Beyşehir İlçesi dâhilinde Roma-Bizans, Selçuklu, Beylikler ve Osmanlı dönemine ait Kültür Varlıklarının korunması ve Beyşehir’e özgün kentsel ve kırsal kültürün muhafaza edilmesi için Beyşehir’de en kısa zamanda bir müzenin kurulması veya uygun koruma şartlarının oluşturulması gerekmektedir. Yaklaşık 7 yıldır, gerek basın yoluyla ve gerekse çeşitli konferans, söyleşi ve imza günlerimde Beyşehir’de bir müze kurulmasının gereğini ısrarla dile getirmekteyim. Ancak biliyorum ki Beyşehir'deki müze açılması konusundaki mücadele hiç de yeni değil, bu 1980'li yıllardan itibaren süregelen bir mücadeledir. Dönemin Beyşehir gazetelerinde ta o zamanlarda Beyşehir’de bir müze açılması yönündeki talepleri içeren pek çok kayda rastlamıştım. Aslında Beyşehir’le ilgili yıllar önce yazılmış bazı eserlerde, 1934 yılında M. Memduh Yavuz, 1960'lı yıllarda İ. H. Konyalı gibi araştırmacılar da eserlerinde Beyşehir'e bir müze açılması yolunda temennilerini ifade etmişlerdir. Bizler de akademik çalışmalarımızda bu hususlara yıllardır dikkat çekiyoruz. Bu çerçevede Beyşehir’le ilgili çok sayıda yayın üretmiş ve tespit ettiğimiz sanduka ve mezar taşlarını bir dilbilimci ve bir sanat tarihçi arkadaşımızla 6-7 yayın yapmak suretiyle, bir bakıma bu eserlerin envanterini çıkarmış ve literatüre de kazandırmış olduk.
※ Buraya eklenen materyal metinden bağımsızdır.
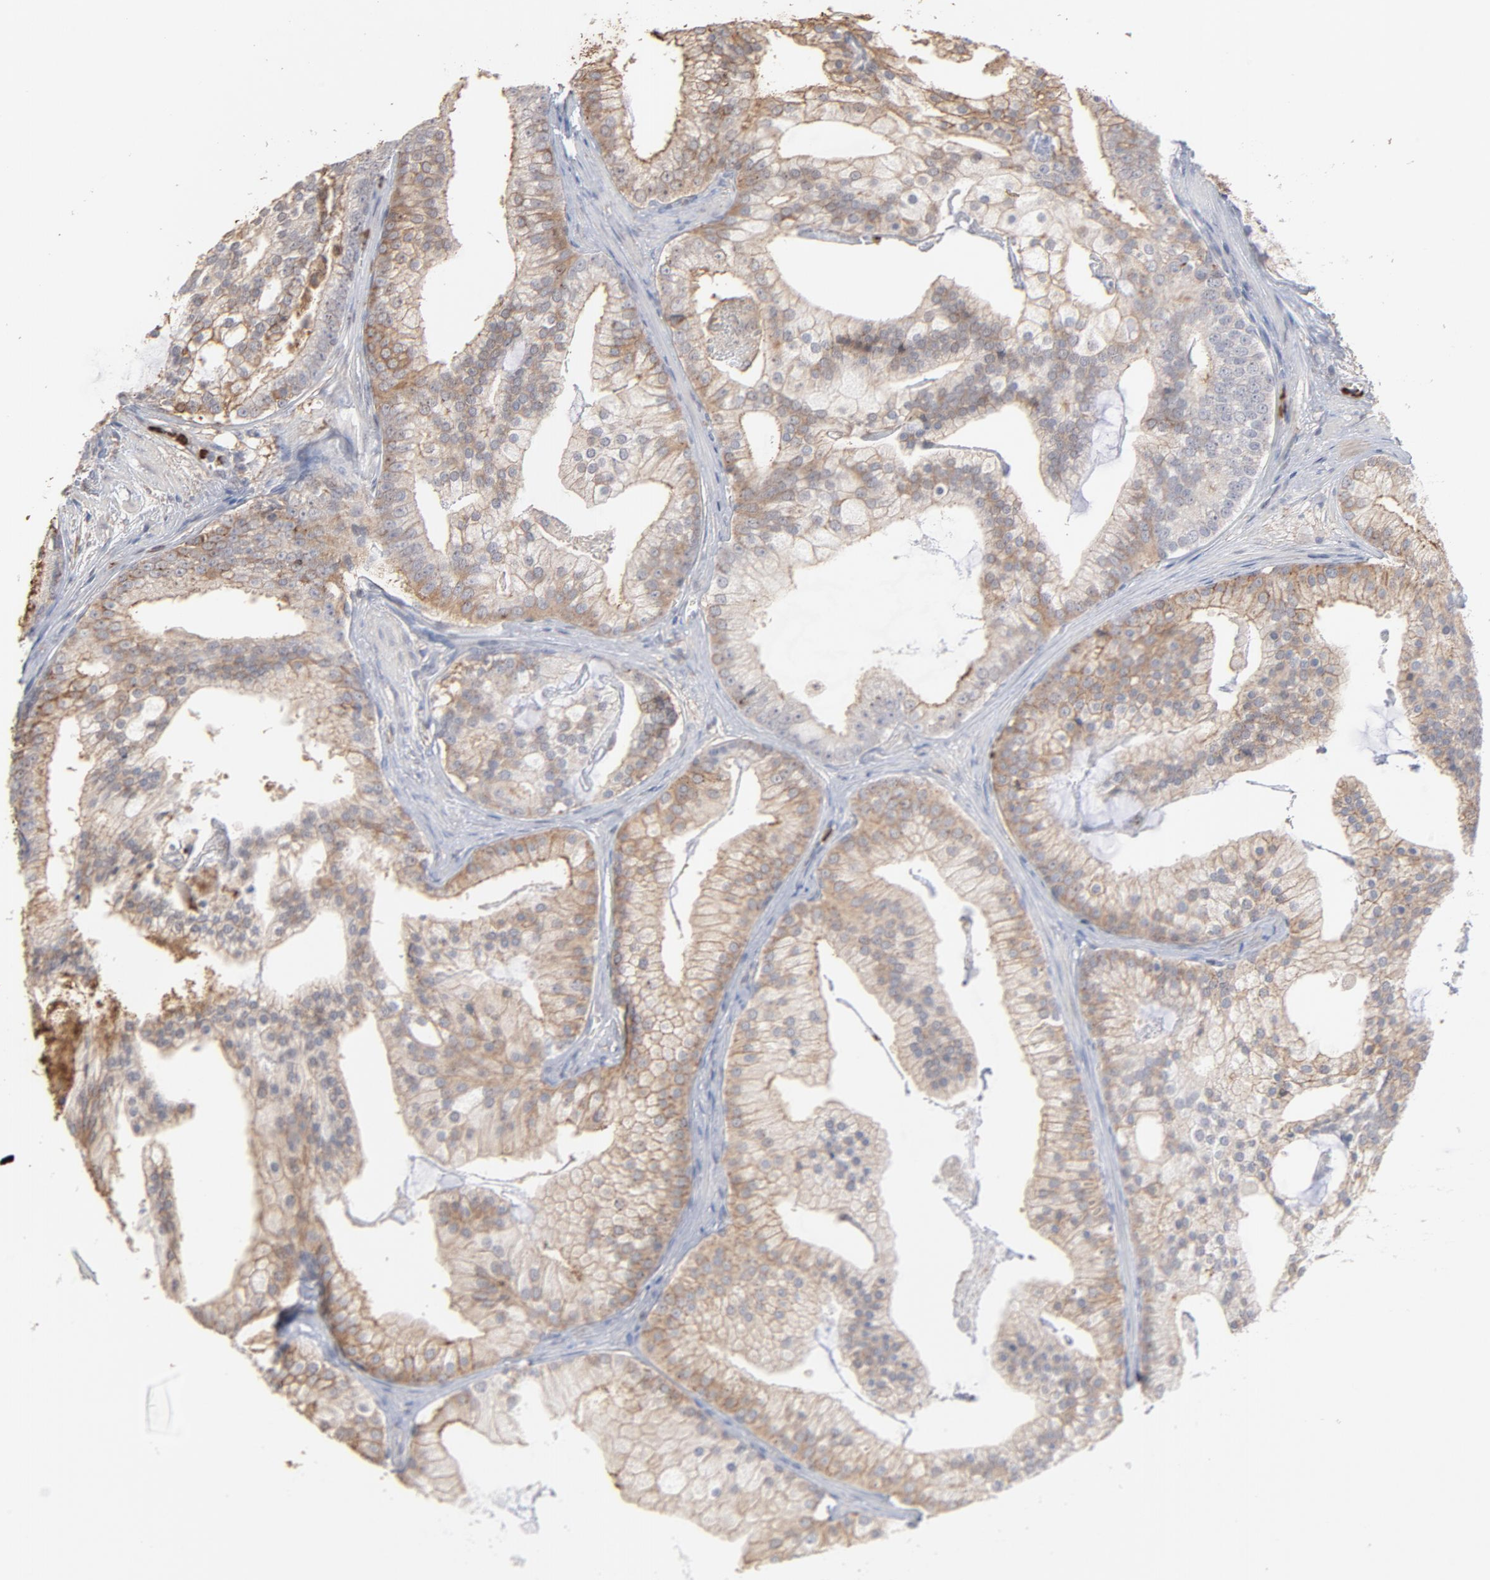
{"staining": {"intensity": "moderate", "quantity": ">75%", "location": "cytoplasmic/membranous,nuclear"}, "tissue": "prostate cancer", "cell_type": "Tumor cells", "image_type": "cancer", "snomed": [{"axis": "morphology", "description": "Adenocarcinoma, Low grade"}, {"axis": "topography", "description": "Prostate"}], "caption": "A micrograph of low-grade adenocarcinoma (prostate) stained for a protein shows moderate cytoplasmic/membranous and nuclear brown staining in tumor cells. Immunohistochemistry (ihc) stains the protein in brown and the nuclei are stained blue.", "gene": "PNMA1", "patient": {"sex": "male", "age": 58}}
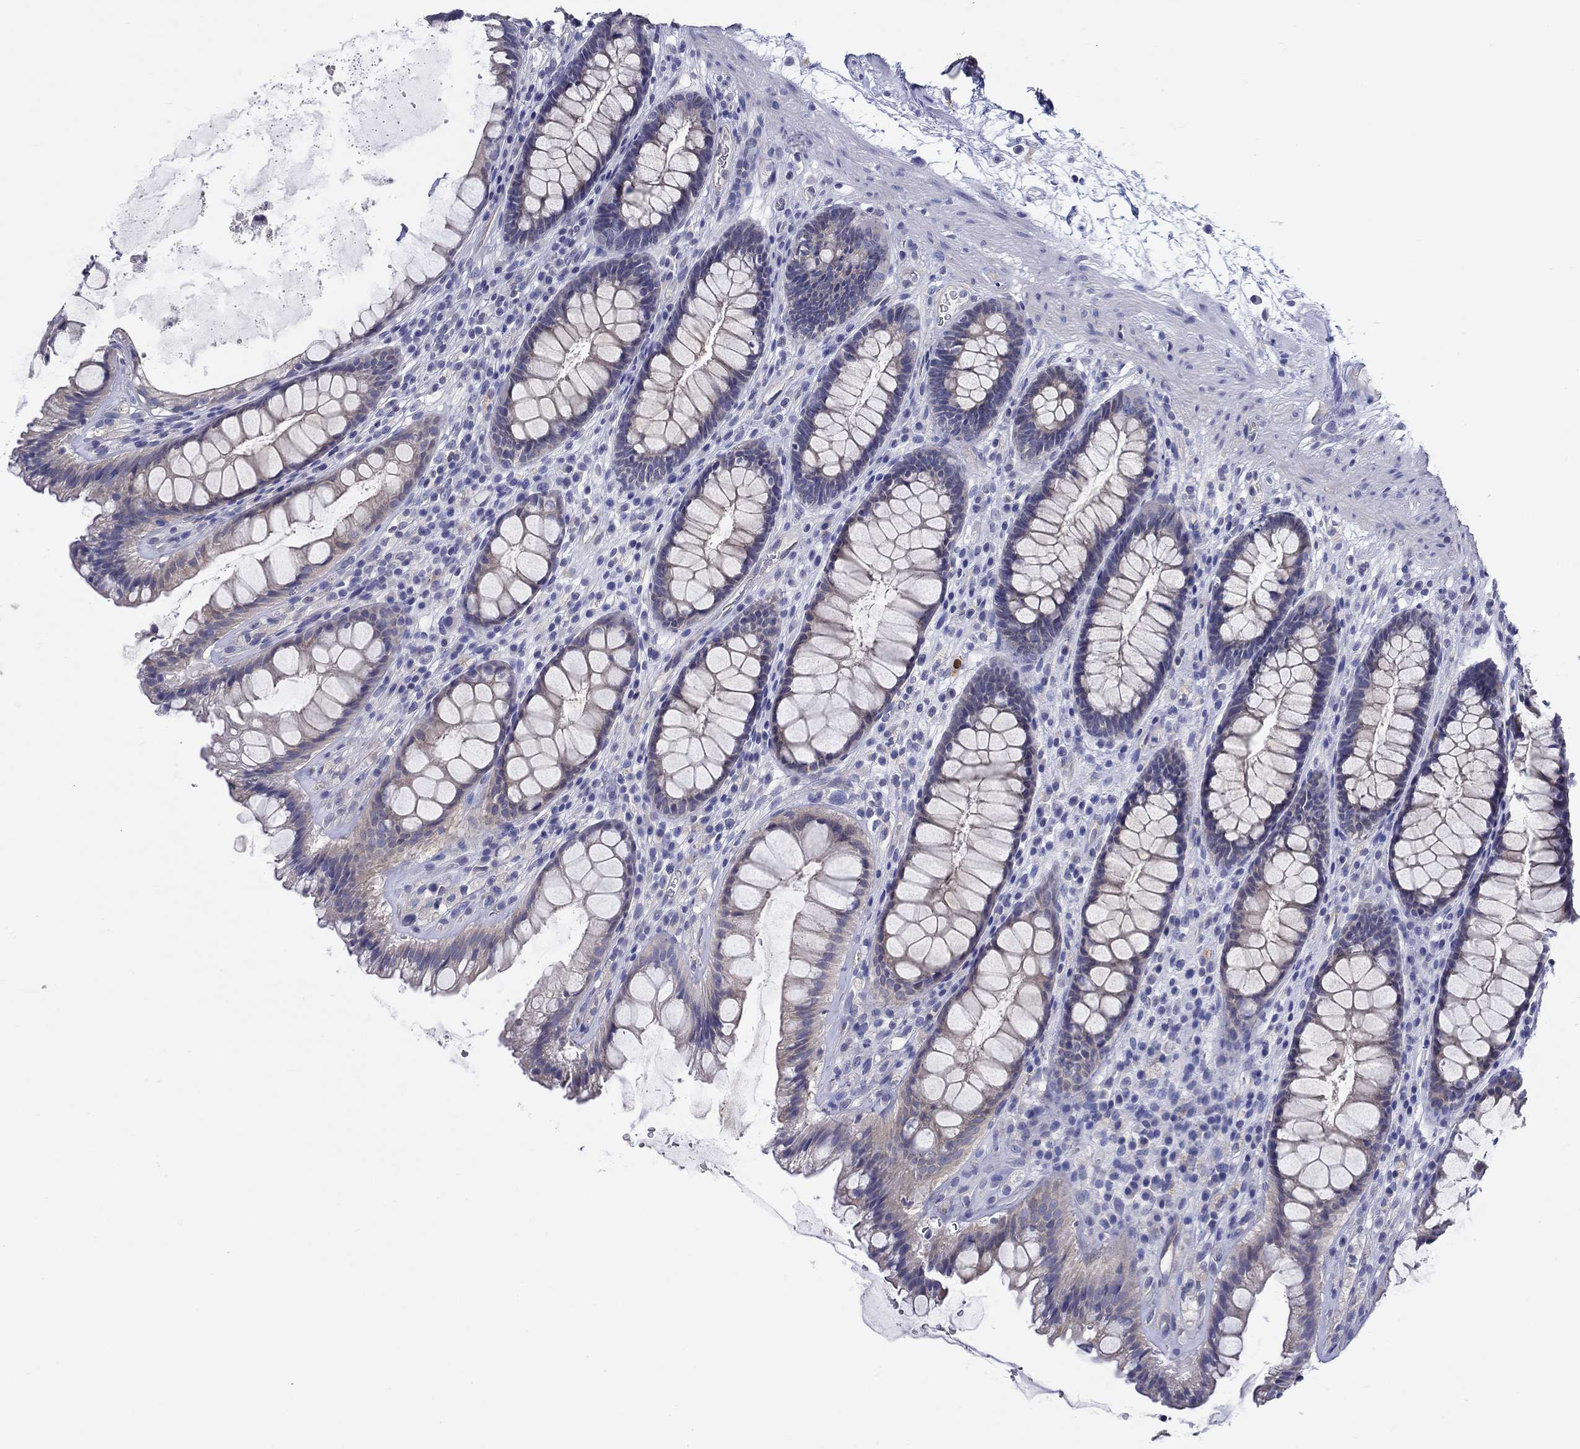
{"staining": {"intensity": "negative", "quantity": "none", "location": "none"}, "tissue": "rectum", "cell_type": "Glandular cells", "image_type": "normal", "snomed": [{"axis": "morphology", "description": "Normal tissue, NOS"}, {"axis": "topography", "description": "Rectum"}], "caption": "A high-resolution micrograph shows immunohistochemistry staining of unremarkable rectum, which exhibits no significant expression in glandular cells. (DAB (3,3'-diaminobenzidine) immunohistochemistry with hematoxylin counter stain).", "gene": "ERMP1", "patient": {"sex": "male", "age": 72}}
Tarihî süreçten günümüze kadar ulaşmış olan Beyşehir’deki eserlerin korunması, bizim en başta gelen görevimizdir. Zira bu, ülkemizi Türk-İslam yurdu yapan, şehrimizi inşa ve imar eden ecdadımıza olduğu gibi, aynı oranda gelecek nesillere bırakmak adına ödemek zorunda olduğumuz borcumuzdur. Beyşehir’de kurulacak bir müze, başta sağda solda kaderine terk edilmiş çok sayıda eserin kurtulmasına ve gelecek nesillere aktarılmasına imkân tanıyacaktır. Sosyal, kültürel ve ekonomik anlamda çok sayıda etki uyandıracak olan bu girişim, ayrıca Beyşehir Kültür ve Turizmine de hizmet edecektir. Beyşehir’e gelen yerli ve yabancı turistler müzeyi gezerek, bölgede daha fazla vakit geçirecek, bu durum Beyşehir hakkında ilgiyi artıracak, belki de insanların konaklama ihtiyacını da doğuracaktır. Müzenin kurulmasına kadar geçecek olan sürede Beyşehir’in tarihsel ve kültürel yapısına uygun nitelikte olmak üzere, mevcut eserlerin sergi ve teşhir şartlarına uygun, yani müze olmaya elverişli, daha korunaklı üstü kapalı, emniyeti alınmış tarihî yapılara taşınması da mümkündür. İçerişehir Mahallesi içinde bulunan İsmail Ağa Medresesi veya Eşrefoğlu Bedesteni düzenlenerek Taş Eserleri Müzesi’ne dönüştürülebilir. Bunların gerçekleşmesi de bürokratik açıdan sıkıntılı oluyorsa, Hamidiye Mahallesi’nde yer alan Süleyman Efendi Konağı restore edilerek Beyşehir’e en azından bir “Kent Müzesi” veya “Bey Konağı” kazandırılabilir. Bu girişimler tek başına yeterli değilse de ecdadımızın emaneti olan eserlerin yok olmaktan kurtarılmasına hizmet edecektir.